Challenge:
Please lay out the stretch of data from the line containing "scientific name: Persicaria virginiana" through the line containing "family: Panorpidae" as a two-column CSV with the headers field and value. Give one row per line, put each entry in its own quoted field, and turn any line breaks into spaces.

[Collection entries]
--------------------

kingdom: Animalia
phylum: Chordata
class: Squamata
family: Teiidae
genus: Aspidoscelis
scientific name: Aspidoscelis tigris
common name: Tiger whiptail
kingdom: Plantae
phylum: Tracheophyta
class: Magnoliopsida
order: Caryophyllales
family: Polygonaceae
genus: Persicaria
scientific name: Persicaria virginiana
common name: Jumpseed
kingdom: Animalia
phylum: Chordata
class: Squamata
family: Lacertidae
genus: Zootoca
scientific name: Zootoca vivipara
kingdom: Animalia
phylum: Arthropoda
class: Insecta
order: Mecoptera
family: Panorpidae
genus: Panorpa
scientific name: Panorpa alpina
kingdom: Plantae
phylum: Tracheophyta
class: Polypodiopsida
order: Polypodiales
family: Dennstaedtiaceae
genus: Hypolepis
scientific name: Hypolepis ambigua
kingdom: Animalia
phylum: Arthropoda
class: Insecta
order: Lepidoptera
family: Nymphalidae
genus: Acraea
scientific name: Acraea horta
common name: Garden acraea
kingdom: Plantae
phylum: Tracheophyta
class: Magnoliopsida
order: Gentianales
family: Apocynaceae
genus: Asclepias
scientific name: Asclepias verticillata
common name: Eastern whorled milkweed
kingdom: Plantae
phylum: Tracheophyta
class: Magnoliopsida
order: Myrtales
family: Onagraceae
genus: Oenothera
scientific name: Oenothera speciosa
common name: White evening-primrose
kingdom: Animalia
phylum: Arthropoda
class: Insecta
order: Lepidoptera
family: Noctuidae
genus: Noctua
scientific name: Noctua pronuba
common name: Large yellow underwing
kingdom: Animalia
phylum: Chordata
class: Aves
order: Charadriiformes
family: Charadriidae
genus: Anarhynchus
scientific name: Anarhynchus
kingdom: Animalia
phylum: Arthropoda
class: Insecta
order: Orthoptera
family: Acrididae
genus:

--------------------

In response:
field,value
"scientific name:","Persicaria virginiana"
"common name:","Jumpseed"
"kingdom:","Animalia"
"phylum:","Chordata"
"class:","Squamata"
"family:","Lacertidae"
"genus:","Zootoca"
"scientific name:","Zootoca vivipara"
"kingdom:","Animalia"
"phylum:","Arthropoda"
"class:","Insecta"
"order:","Mecoptera"
"family:","Panorpidae"